私は学生の頃、将来何になりたいかという思いは別にありませんでした。
自分に何ができるのかもわからず、まあ父親がサラリーマンだったので、
僕もそんなかんじでいいのかなあと思っていたくらいです。
とにかく勉強だけしておけば何とでもなるだろうと思っていました。
ただ、小さい頃から木を切ったり、金槌で釘を打ったりしてパチンコ台を作ったり
そこらにあるもので色々と何かを作るのは好きでした。

 



その頃、母親の洋裁の女性の先生が時々我が家で洋裁教室を開いていました。
その先生が私が色々と何かを作るのをよく見ていたのでした。
そしてある日、『あんたは機用そうやから歯医者がむいてるは』と私に言ってきたのです。
どうも、彼女の知り合いに歯医者の先生がいて、私と雰囲気も似ていて重なったらしいのです。
私としては、「へ~ェ歯医者ねえ・・・それもいいのかなあ・・。
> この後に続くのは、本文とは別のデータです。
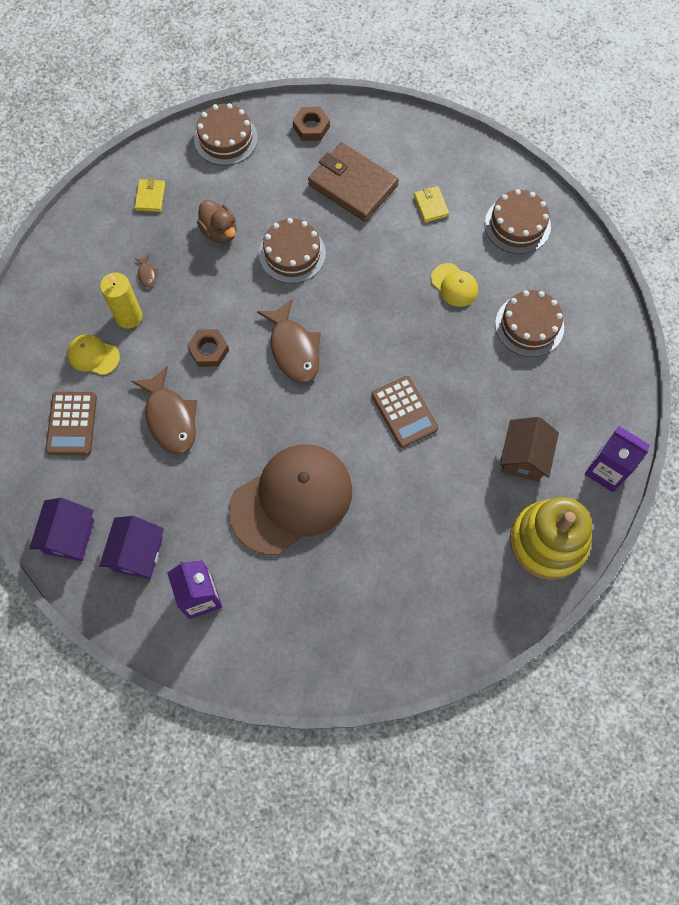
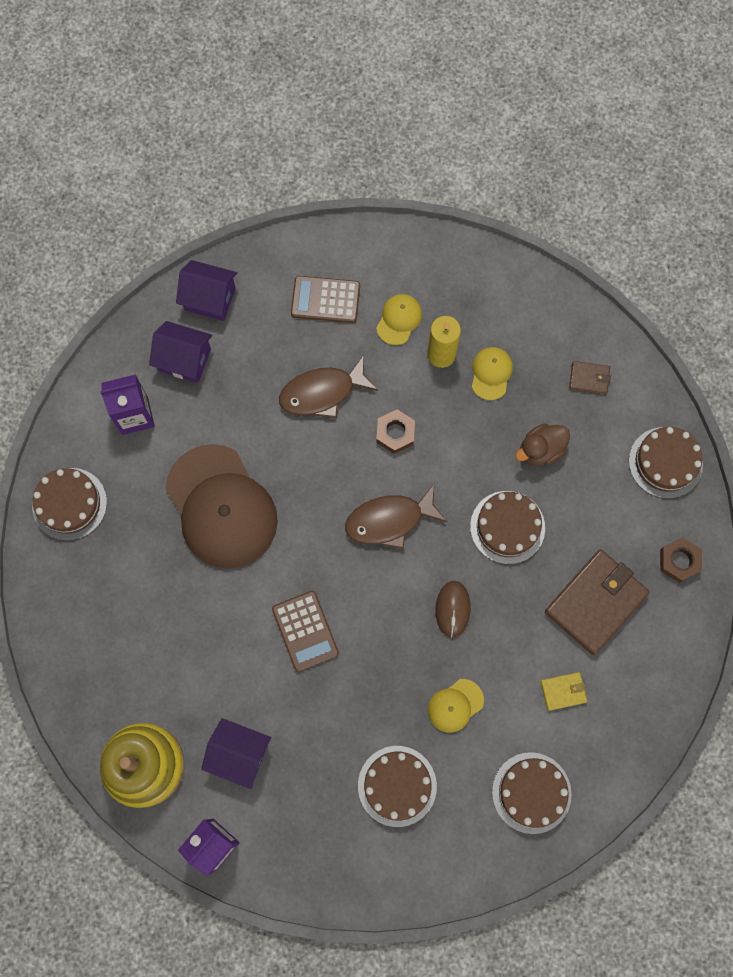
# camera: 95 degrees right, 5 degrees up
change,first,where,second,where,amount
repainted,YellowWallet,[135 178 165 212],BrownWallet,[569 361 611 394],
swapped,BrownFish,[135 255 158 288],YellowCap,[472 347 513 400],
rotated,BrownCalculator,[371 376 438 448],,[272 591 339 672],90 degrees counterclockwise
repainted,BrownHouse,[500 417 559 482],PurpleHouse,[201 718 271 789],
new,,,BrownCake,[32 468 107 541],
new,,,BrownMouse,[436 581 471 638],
」というくらいでした。
ただ自分としては、歯医者などは完全に別世界のもので、自分が歯医者になるというのは
想像もつかないことでした。

 



その後、その洋裁の先生が毎月我が家にくるたびに、
『歯医者になりなり。あんたは歯医者がむいてる』と毎回毎回言うのです。
人間とは不思議なもので、今までに考えたこともないことでも
こんなことを2年間も言いつづけられると、いつの間にか自然に意識が変わっていくもので、
高校2年の頃には、「僕は歯医者になるんだ。そうだ僕には歯医者がピッタリだ!」
という自発的な思いに完全になっていて、歯医者になること以外は考えられなくなってしまいました。
人間とはおかしなもので、これこそ洗脳と言ってもいいのでしょうか??

 



しかしもともと理数系の頭だったので、考えてみると歯医者というのはわりとぴったりで、
何も目標のなかった私にひつこくアドバイスしてくれた洋裁の先生との出会いは
とても重大なできごとだったのです。

 



そして彼女の知り合いの歯医者の先生というのが、私が歯科大卒業後に就職した、京都インプラント
研究所の山上先生だったのです。